Washington, DC - The Justice Department announced Monday that a Puerto Rico man was sentenced to a year and a day in federal prison for felony violations of the Lacey Act that involved the trafficking and false labeling of protected reef creatures as part of an effort to subvert Puerto Rican laws designed to protect coral reef organisms.
In 2013 through 2016, Aristides Sanchez, of Arecibo, was the owner of the Arecibo-based saltwater aquarium business, Wonders of the Reef Aquarium. A large part of the business was devoted to the sale of native Puerto Rican marine species that are popular in the saltwater aquarium trade.
Sanchez sent live specimens to customers in the mainland United States and foreign countries by commercial courier services. One of the most popular items that Sanchez sent off-island was a coral-like organism from the genus Ricordea. These animals are known as “rics,” “polyps,” or “mushrooms” in the aquarium industry. Members of the genus form part of the reef structure and spend their adult lives fastened in place to the reef. These animals are colorful in natural light, but what makes them particularly interesting to aquarium owners is that they “glow” under the UV lights that are typically used in high-end saltwater aquariums.
It is illegal to harvest Ricordea, zoanthids, and anemones in Puerto Rico if the specimens are going to be sent off-island or otherwise sold commercially, nor is there a permit available to do so. Sanchez personally collected some of the Ricordea and other reef creatures that he sold off-island. Because Ricordea are attached to the reef substrate, Sanchez would utilize a hammer and chisel to break off the animals, and in doing so, take chunks of the reef with him. At other times, Sanchez would purchase the Ricordea from other sources, knowing or suspecting that the specimens had been harvested illegally.
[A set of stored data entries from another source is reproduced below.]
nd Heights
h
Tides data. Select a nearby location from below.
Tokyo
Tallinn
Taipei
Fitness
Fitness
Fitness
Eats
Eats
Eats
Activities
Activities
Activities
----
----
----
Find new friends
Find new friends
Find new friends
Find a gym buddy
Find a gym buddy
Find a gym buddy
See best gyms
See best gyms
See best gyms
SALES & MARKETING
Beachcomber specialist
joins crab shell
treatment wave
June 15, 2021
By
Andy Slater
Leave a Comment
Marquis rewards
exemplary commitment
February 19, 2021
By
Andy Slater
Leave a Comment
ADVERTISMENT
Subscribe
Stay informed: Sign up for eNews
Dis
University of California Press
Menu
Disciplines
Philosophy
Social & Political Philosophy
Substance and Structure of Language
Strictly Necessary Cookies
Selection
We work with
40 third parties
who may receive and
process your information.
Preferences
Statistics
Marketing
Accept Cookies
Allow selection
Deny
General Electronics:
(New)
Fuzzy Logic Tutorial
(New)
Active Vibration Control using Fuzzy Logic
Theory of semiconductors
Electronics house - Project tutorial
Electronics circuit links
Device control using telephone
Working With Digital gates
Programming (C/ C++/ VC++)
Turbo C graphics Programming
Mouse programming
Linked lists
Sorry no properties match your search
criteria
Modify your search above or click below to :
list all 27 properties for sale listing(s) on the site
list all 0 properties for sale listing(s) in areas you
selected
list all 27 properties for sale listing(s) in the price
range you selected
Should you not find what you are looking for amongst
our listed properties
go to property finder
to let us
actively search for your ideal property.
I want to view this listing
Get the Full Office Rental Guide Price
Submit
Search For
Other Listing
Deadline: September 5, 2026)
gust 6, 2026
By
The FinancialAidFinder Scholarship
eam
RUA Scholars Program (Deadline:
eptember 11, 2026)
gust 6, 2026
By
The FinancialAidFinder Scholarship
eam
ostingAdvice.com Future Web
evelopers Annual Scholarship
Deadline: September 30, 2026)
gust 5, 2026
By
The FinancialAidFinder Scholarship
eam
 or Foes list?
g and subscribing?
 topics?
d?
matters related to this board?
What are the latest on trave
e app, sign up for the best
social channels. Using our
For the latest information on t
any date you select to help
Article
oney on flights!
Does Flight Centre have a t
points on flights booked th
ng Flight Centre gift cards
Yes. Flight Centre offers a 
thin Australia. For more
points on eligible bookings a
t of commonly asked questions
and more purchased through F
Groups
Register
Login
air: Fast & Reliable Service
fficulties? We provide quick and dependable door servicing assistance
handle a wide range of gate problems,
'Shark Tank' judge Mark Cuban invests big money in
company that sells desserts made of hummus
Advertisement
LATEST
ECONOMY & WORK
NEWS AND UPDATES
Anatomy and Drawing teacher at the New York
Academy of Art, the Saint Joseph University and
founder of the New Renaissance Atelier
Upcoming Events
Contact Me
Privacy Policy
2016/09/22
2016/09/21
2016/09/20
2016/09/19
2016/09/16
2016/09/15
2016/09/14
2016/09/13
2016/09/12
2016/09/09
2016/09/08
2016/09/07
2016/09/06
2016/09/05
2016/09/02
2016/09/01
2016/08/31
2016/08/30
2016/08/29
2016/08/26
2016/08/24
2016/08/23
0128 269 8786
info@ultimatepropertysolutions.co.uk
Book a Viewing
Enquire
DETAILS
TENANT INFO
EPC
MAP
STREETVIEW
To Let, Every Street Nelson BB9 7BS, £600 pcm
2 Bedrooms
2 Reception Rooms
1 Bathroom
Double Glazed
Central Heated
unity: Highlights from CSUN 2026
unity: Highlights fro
In order to cover up the nature of his shipments and to avoid detection from governmental inspection authorities, Sanchez would falsely label each shipment. Sanchez would refer to living marine organisms as “pet supplies,” “aquarium supplies,” “LED lights,” or similar inanimate objects on shipping labels and invoices. At times, he used a fake name to cover his actions.
From January 2013 to March 2016, Sanchez sent or caused to be sent at least 130 shipments of falsely labeled marine species that were illegally harvested in the waters of Puerto Rico. While there is some variation in the price of Ricordea depending on coloration, size, and other factors, the retail value of Ricordea shipped by Sanchez typically ranges from $25 to $50 per item. From on or about Jan. 7, 2013, through on or about March 16, 2016, the retail value of the falsely labeled and/or unlawfully harvested marine invertebrates shipped personally by Sanchez or on his behalf with his knowledge, was at least $800,000.
In addition to the prison time, Sanchez was sentenced to a supervised release term of two years and 120 hours of community service. The court also banned Sanchez from collecting or procuring marine life, shipping marine life off-island and scuba diving and snorkeling in Puerto Rico.
To view pictures of the seized coral, click here: https://www.justice.gov/opa/press-release/file/992481/download.
This case was investigated as part of Operation Rock Bottom and Operation Borinquen Chisel by Special Agents of the U.S. Fish and Wildlife Service and the National Oceanic and Atmospheric Administration with support from the USFWS Inspectors. The case is being prosecuted by Christopher L. Hale of the Justice Department’s Environmental Crimes Section along with Assistant U.S. Attorney Carmen Marquez of the U.S. Attorney’s Office for the District of Puerto Rico.